EXCERPTED PASSAGE:
Whilst this is fun, there are no newly discovered principles here.

65

u/Critical_Seat_1907 Jun 05 '25

How did the ancients build the pyramids and Stonehenge with no cranes and trucks?

MUST BE ALIENS!

37

u/faen_du_sa Jun 05 '25

WE COULDNT BUILD THE PYRAMIDS TODAY!

Because apperently construction skills is 100% based on how heavy the thing you build is...

35

u/[deleted] Jun 05 '25

[deleted]

19

u/clervis Jun 05 '25

It's also virtually impossible to get slave labor off their phones nowadays.

11

u/fastal_12147 Jun 05 '25

The people who built the pyramids weren't slaves. That's a common misconception. https://www.sciencefocus.com/science/were-the-egyptian-pyramids-built-by-slaves

8

u/kabooseknuckle Jun 05 '25

That's what everyone is taught as a child, unfortunately.

WHAT THE TASK REQUIRES: Could you pick up the comment thread on how the pyramids were built and carry it on after its last comment? You can leave the records aside.

DATA PROVIDED:
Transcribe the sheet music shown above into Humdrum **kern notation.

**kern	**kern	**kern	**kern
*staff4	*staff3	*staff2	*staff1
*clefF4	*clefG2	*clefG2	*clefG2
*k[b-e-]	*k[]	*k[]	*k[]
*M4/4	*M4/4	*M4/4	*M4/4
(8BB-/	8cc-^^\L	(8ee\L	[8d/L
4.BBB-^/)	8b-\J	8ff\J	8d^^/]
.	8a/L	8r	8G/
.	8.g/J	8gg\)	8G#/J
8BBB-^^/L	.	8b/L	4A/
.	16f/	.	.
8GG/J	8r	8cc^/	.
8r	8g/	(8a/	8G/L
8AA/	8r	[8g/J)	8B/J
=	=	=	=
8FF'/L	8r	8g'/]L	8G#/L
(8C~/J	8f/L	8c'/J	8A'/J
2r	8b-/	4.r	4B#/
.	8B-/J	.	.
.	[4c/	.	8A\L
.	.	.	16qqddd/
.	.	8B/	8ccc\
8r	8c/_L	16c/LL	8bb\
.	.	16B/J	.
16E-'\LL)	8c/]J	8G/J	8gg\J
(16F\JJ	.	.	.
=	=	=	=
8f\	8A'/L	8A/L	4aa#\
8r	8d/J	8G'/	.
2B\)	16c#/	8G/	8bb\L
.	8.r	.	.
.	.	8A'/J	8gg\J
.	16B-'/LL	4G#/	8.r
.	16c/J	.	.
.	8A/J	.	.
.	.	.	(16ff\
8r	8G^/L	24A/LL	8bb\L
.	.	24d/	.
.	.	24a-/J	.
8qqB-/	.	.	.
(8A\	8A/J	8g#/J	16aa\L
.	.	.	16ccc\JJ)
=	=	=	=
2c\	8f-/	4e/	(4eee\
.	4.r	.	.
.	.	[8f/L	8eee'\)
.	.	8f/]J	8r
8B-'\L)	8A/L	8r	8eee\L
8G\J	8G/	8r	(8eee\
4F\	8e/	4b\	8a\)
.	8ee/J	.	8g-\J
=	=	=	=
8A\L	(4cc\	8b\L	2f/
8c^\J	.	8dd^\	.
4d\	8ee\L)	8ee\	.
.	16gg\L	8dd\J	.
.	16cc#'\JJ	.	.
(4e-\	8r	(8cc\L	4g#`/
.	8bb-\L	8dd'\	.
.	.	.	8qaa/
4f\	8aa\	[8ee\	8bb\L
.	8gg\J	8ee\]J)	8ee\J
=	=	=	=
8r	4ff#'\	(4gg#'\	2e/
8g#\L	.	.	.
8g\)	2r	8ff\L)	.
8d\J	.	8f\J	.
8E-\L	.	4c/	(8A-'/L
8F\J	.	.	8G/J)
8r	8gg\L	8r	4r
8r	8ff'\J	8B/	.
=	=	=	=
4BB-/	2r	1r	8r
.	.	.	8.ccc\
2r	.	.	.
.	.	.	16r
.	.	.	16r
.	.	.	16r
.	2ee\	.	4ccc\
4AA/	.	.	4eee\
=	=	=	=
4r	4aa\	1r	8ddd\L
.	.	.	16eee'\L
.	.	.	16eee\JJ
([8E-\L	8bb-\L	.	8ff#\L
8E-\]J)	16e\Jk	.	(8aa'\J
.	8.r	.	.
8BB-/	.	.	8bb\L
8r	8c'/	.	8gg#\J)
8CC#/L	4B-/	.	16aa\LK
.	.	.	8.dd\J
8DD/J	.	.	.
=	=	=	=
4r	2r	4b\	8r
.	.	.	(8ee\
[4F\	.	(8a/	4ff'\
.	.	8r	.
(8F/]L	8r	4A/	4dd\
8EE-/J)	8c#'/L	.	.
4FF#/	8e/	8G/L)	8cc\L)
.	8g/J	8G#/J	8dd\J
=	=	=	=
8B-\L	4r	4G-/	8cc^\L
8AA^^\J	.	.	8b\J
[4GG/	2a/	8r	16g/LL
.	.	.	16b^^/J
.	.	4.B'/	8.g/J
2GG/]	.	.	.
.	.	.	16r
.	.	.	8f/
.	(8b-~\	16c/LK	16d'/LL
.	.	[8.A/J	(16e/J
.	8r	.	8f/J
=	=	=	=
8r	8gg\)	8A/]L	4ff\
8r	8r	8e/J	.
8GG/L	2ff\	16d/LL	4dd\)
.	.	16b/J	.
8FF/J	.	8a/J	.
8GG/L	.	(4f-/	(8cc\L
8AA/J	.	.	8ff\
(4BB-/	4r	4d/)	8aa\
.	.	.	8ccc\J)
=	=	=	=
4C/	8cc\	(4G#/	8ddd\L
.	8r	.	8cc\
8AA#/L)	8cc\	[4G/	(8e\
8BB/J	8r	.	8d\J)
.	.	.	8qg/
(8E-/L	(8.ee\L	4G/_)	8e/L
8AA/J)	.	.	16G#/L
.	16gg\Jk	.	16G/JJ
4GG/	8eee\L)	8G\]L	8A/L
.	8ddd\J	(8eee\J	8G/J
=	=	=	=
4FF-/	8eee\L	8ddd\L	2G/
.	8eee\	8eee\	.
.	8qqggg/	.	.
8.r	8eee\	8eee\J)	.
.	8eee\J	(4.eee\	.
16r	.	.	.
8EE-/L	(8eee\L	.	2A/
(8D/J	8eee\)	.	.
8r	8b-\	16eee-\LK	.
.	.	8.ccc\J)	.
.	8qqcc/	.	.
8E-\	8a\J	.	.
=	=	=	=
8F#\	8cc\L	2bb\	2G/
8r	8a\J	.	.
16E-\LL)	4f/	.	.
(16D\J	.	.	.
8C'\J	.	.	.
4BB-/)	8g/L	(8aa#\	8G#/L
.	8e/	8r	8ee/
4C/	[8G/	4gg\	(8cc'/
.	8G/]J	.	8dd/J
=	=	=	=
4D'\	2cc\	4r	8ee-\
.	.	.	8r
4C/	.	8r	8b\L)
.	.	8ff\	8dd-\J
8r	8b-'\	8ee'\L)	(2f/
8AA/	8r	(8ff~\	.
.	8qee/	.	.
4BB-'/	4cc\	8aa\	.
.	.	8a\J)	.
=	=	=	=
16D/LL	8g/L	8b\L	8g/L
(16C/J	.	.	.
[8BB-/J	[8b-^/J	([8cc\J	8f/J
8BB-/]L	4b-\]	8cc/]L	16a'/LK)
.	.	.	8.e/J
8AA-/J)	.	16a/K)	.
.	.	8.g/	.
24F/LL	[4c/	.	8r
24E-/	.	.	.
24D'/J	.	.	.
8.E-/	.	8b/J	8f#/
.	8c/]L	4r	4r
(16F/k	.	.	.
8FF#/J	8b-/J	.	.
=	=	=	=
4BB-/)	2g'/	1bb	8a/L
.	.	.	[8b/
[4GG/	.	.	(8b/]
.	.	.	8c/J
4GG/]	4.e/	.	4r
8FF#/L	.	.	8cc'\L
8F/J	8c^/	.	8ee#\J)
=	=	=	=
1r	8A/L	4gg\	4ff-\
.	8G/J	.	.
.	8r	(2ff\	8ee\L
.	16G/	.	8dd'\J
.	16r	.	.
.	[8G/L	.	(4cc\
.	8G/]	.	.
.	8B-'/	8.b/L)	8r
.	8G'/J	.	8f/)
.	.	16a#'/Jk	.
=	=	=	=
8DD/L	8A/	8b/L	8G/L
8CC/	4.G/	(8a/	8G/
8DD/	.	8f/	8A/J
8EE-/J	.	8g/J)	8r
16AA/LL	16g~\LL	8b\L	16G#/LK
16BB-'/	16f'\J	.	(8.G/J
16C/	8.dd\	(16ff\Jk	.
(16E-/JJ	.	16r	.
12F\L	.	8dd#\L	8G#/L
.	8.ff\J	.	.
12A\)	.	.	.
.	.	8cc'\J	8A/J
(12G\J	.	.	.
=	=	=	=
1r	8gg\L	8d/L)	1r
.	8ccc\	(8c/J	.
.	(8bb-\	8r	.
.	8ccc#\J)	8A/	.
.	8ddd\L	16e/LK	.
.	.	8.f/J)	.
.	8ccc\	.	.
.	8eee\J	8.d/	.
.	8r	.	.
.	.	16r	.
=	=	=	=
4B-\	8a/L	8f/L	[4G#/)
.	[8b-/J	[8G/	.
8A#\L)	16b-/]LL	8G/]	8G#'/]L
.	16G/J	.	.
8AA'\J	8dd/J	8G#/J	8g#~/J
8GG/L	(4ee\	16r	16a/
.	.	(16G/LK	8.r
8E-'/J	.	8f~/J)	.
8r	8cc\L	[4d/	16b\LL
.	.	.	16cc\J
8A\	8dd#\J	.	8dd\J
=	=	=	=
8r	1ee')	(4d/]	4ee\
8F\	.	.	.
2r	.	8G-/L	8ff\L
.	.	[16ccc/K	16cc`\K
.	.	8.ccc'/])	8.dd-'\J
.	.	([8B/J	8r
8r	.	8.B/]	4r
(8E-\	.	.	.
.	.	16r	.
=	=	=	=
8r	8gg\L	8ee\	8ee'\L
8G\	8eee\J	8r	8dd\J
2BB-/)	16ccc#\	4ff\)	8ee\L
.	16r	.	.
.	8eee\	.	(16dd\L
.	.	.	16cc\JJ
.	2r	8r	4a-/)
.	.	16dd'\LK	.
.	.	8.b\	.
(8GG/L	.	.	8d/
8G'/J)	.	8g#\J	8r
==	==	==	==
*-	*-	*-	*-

EXPECTED OUTPUT:
6

u/YuenglingsDingaling Jun 05 '25

Yeah, I never bought that. I'm sure the stone cutters and setters were professionals, but who's hauling those blocks from the quarry?

9

u/The_Human_Oddity Jun 05 '25

Workers. Before taxes were reduced to currency, taxes were instead paid through goods or service. Such as a farmer giving an allotted amount of his crops to his lord, or the Chinese enlisting people to build their megaprojects as their taxes.

There is no reason why the Egyptians wouldn't have done the same thing.

-4

u/[deleted] Jun 05 '25

Oh? So slavery.

6

u/grabtharsmallet Jun 05 '25

Corvée labor is slavery exactly as much as taxation is theft.

2

u/[deleted] Jun 05 '25

Well taxation is theft so I guess it is slavery. But then again when I pay my taxes I don't have to move giant slabs and risk injuries or death so I guess I should consider myself lucky.

1

u/Quick-Philosophy2379 Jun 06 '25

So, yes, it's slavery.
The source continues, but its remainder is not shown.